[Opening Exercise data section]

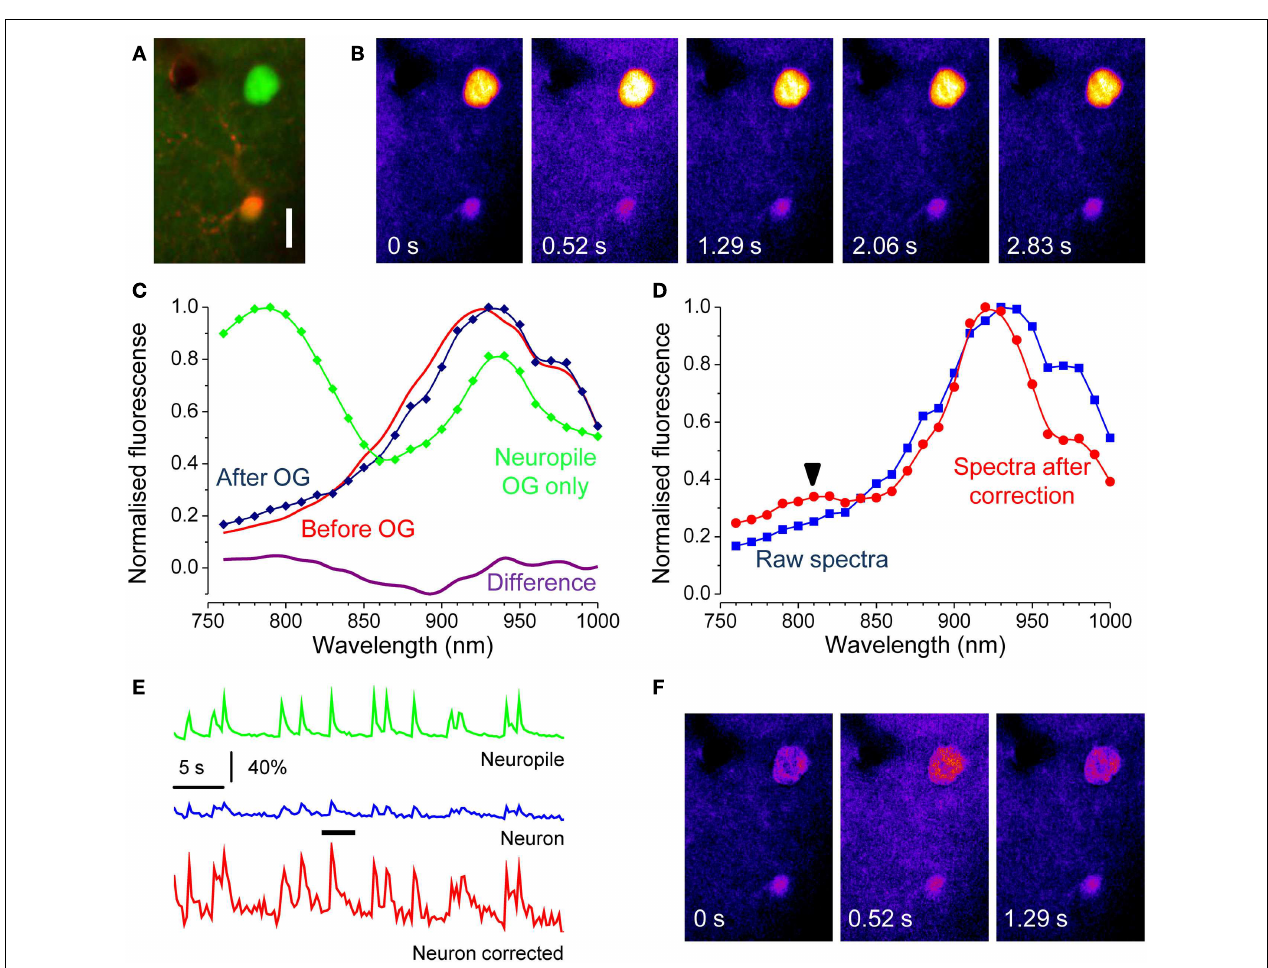
after correction for scattering and absorption.The raw spectra does not allow to detect the OG signature by linear decomposition, in fact, the fit returns α =− 0.05 and β = 1.00. After correction, the presence of the OG spectral signature becomes obvious and that is reflected in the values of the α and β parameters: α = 0.11; β = 0.80. (E) Time course of the Ca 2 + changes occurring during epileptiform activity measured for the neuropile, that returns the average activity of the local circuit, and for the tagged neuron.The response computed from the raw data is very small, due to the strong Ca 2 + insensitive offset. Equation 8 and 9 were used to correct for the offset, and the resulting Ca 2 + oscillations are now comparable with the responses recorded in the neuropile (red trace). (F) The Ca 2 + insensitive background can be subtracted from the imaging sequence to provide a correct representation of the Ca 2 + dynamics. Here, the Ca 2 + oscillations of the soma are much more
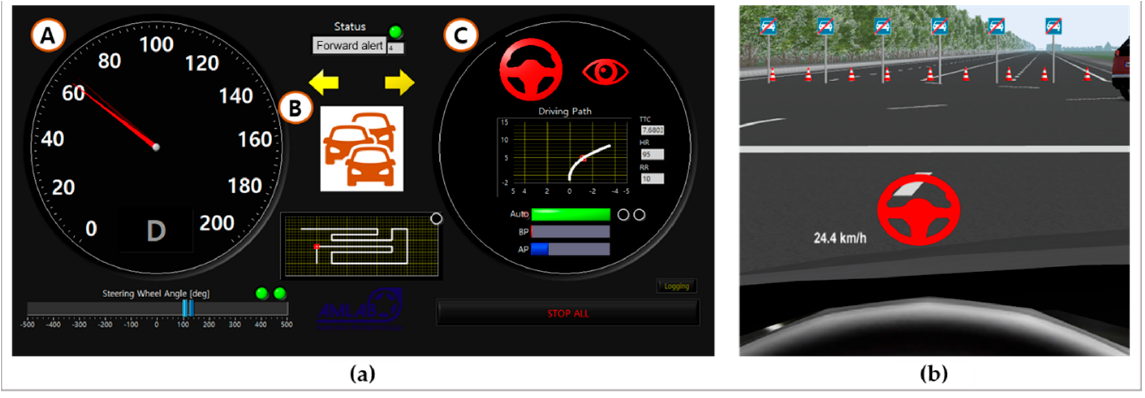
Figure 7. Visual interface: (a) cluster monitor and (b) HUD.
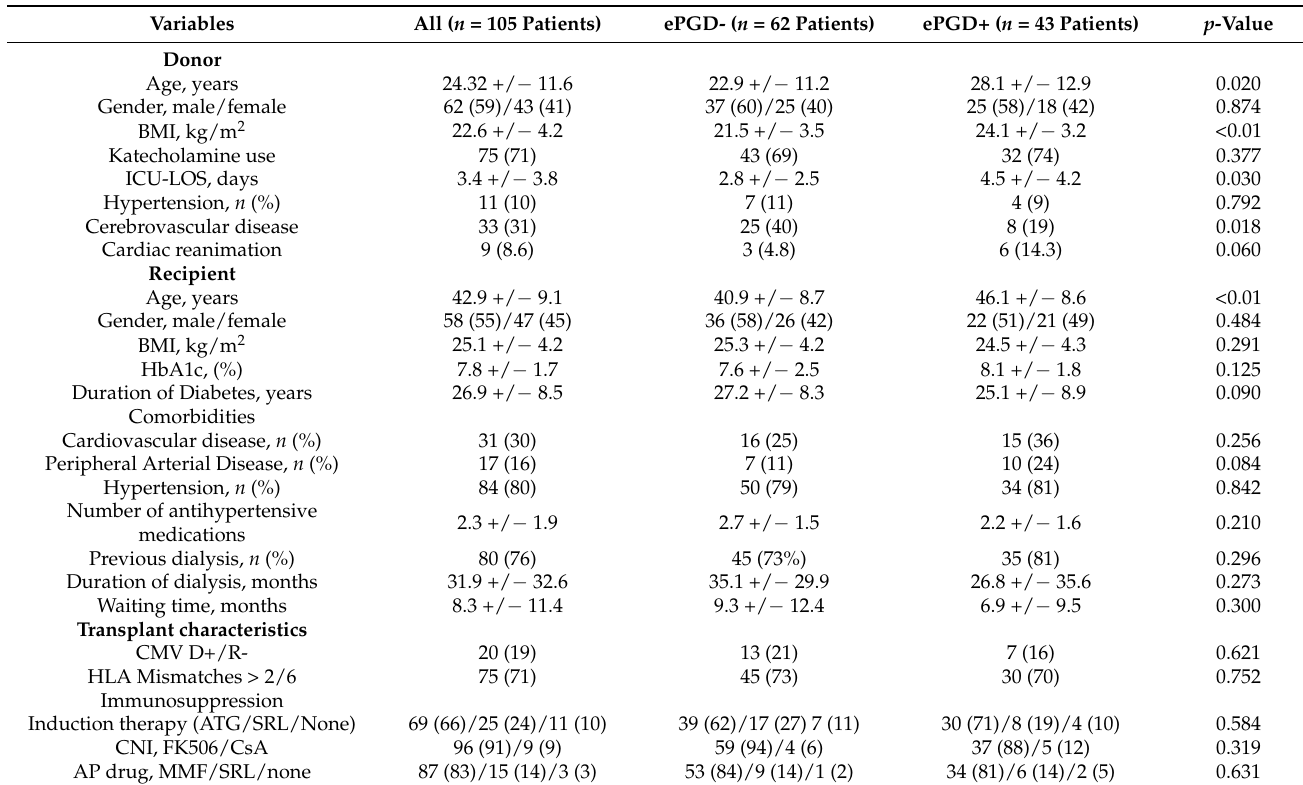
Table 1. Baseline perioperative transplant characteristics of recipients and donors according to the status of early pancreatic graft dysfunction (ePGD).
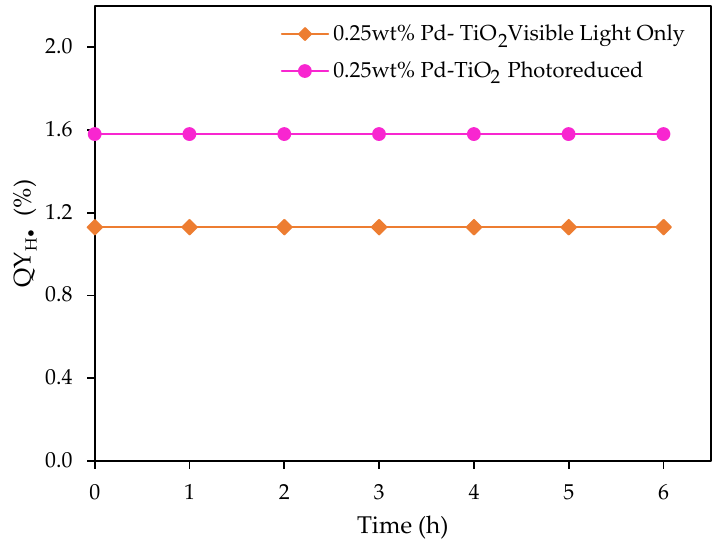
Figure 14. 𝑄𝑌 𝐻 • % for the 0.25 wt% Pd-TiO 2 photocatalyst, at 0.15 g L −1 photocatalyst concentration, and various visible light irradiation times. Initial pH = 4 ± 0.05 and 2.0 v / v % ethanol. Note: the pho- tocatalyst reported with the pink line was photoreduced for 1 h under near-UV light, followed by 5 h of visible light irradiation. Figure 15 and Table 5 report the QY H • % obtained for the 24 h of near-UV photoreduc- tion, followed by 5 h of visible light irradiation. The selected conditions for the reaction remained unchanged, as in previous experimental runs: (a) 2.0 v / v % ethanol; (b) initial pH = 4 ± 0.05; and (c) 0.15 g L − 1 of TiO 2 .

[Closing Exercise data section]

What you will do: Each line above should be returned exactly as it stands, minus any pictures.

Output for this exercise:
after correction for scattering and absorption.The raw spectra does not allow to detect the OG signature by linear decomposition, in fact, the fit returns α =− 0.05 and β = 1.00. After correction, the presence of the OG spectral signature becomes obvious and that is reflected in the values of the α and β parameters: α = 0.11; β = 0.80. (E) Time course of the Ca 2 + changes occurring during epileptiform activity measured for the neuropile, that returns the average activity of the local circuit, and for the tagged neuron.The response computed from the raw data is very small, due to the strong Ca 2 + insensitive offset. Equation 8 and 9 were used to correct for the offset, and the resulting Ca 2 + oscillations are now comparable with the responses recorded in the neuropile (red trace). (F) The Ca 2 + insensitive background can be subtracted from the imaging sequence to provide a correct representation of the Ca 2 + dynamics. Here, the Ca 2 + oscillations of the soma are much more
Figure 7. Visual interface: (a) cluster monitor and (b) HUD.
Table 1. Baseline perioperative transplant characteristics of recipients and donors according to the status of early pancreatic graft dysfunction (ePGD).
Figure 14. 𝑄𝑌 𝐻 • % for the 0.25 wt% Pd-TiO 2 photocatalyst, at 0.15 g L −1 photocatalyst concentration, and various visible light irradiation times. Initial pH = 4 ± 0.05 and 2.0 v / v % ethanol. Note: the pho- tocatalyst reported with the pink line was photoreduced for 1 h under near-UV light, followed by 5 h of visible light irradiation. Figure 15 and Table 5 report the QY H • % obtained for the 24 h of near-UV photoreduc- tion, followed by 5 h of visible light irradiation. The selected conditions for the reaction remained unchanged, as in previous experimental runs: (a) 2.0 v / v % ethanol; (b) initial pH = 4 ± 0.05; and (c) 0.15 g L − 1 of TiO 2 .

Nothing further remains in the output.